Standard 6-sided Dice:
Sum 2: 1 way
Sum 3: 2 ways
Sum 4: 3 ways
Sum 5: 4 ways
Sum 6: 5 ways
Sum 7: 6 ways
Sum 8: 5 ways
Sum 9: 4 ways
Sum 10: 3 ways
Sum 11: 2 ways
Sum 12: 11 way
2. Constraints
Positive Integers: Numbers on the dice must be positive whole numbers (1, 2, 3, ...).

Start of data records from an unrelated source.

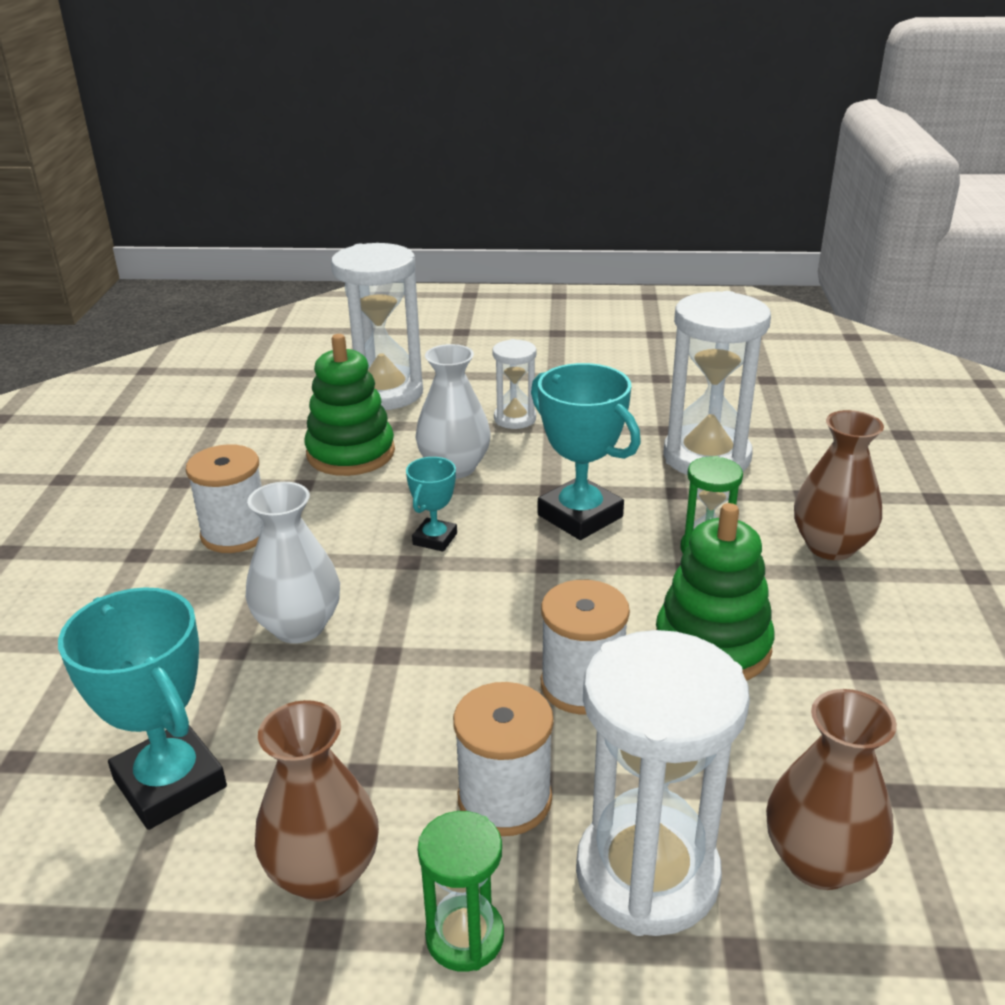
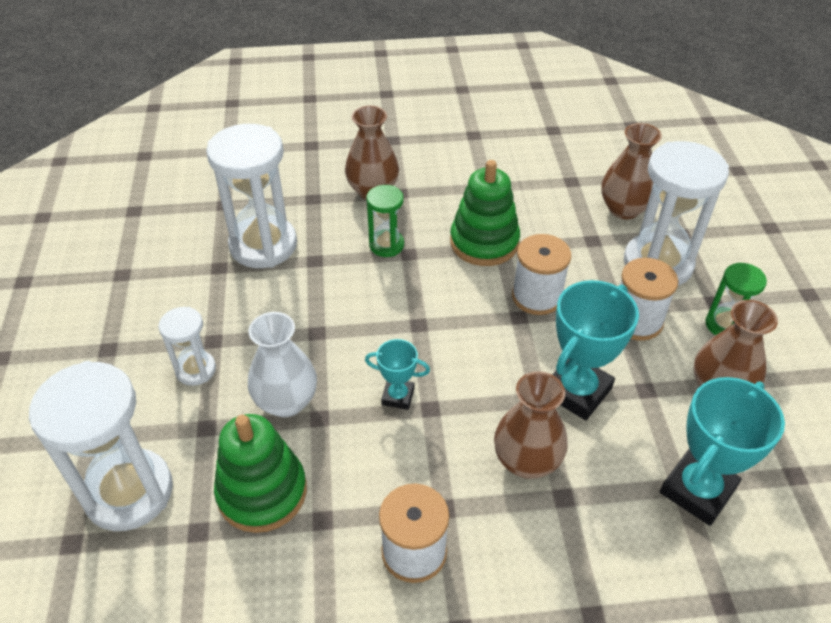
camera: 100 degrees left, 15 degrees up
(299, 626) = (526, 461): white vase -> brown vase
(580, 516) = (353, 311): turquoise trophy -> turquoise trophy (577, 391)

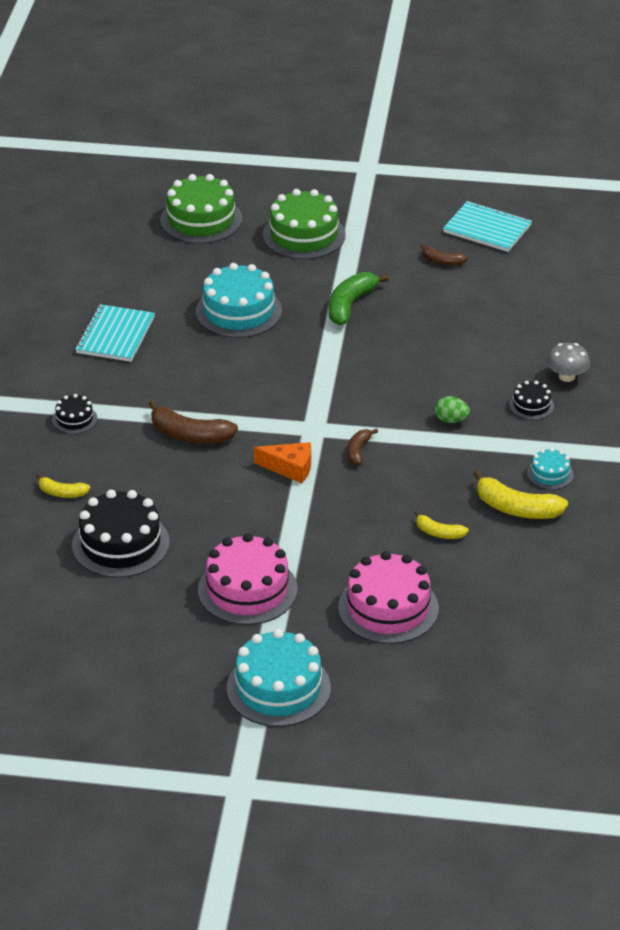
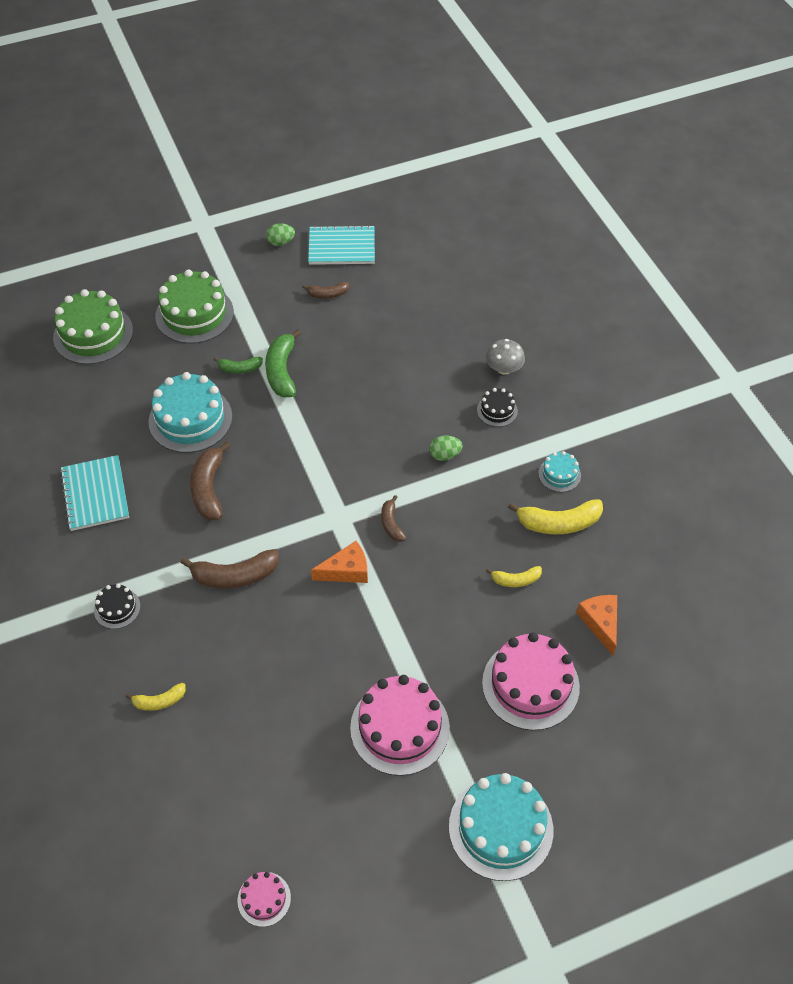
camera: 30 degrees left, 15 degrees up
(47, 648) = (264, 899): none -> pink cake
(120, 544) = (252, 734): black cake -> none
(215, 366) = (209, 489): none -> brown banana
(313, 290) = (240, 368): none -> green banana
(430, 206) = (281, 242): none -> green egg
(491, 592) = (600, 623): none -> orange cheese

Distinct or Non-Distinct: Numbers on each die can be repeated.
3. Approach
Systematic Trial and Error:
Start with a reasonable numbering for the 4-sided die (e.g., 1, 2, 3, 4).
Experiment with different numberings for the 9-sided die, adjusting to achieve the desired sum frequencies.
Use a spreadsheet or a similar tool to track the sum frequencies and make adjustments more efficiently.
4. Example Solution
4-sided die: 1, 2, 3, 4
9-sided die: 1, 1, 2, 3, 4, 5, 6, 7, 8
This combination can be shown to achieve the same sum distribution as two standard 6-sided dice.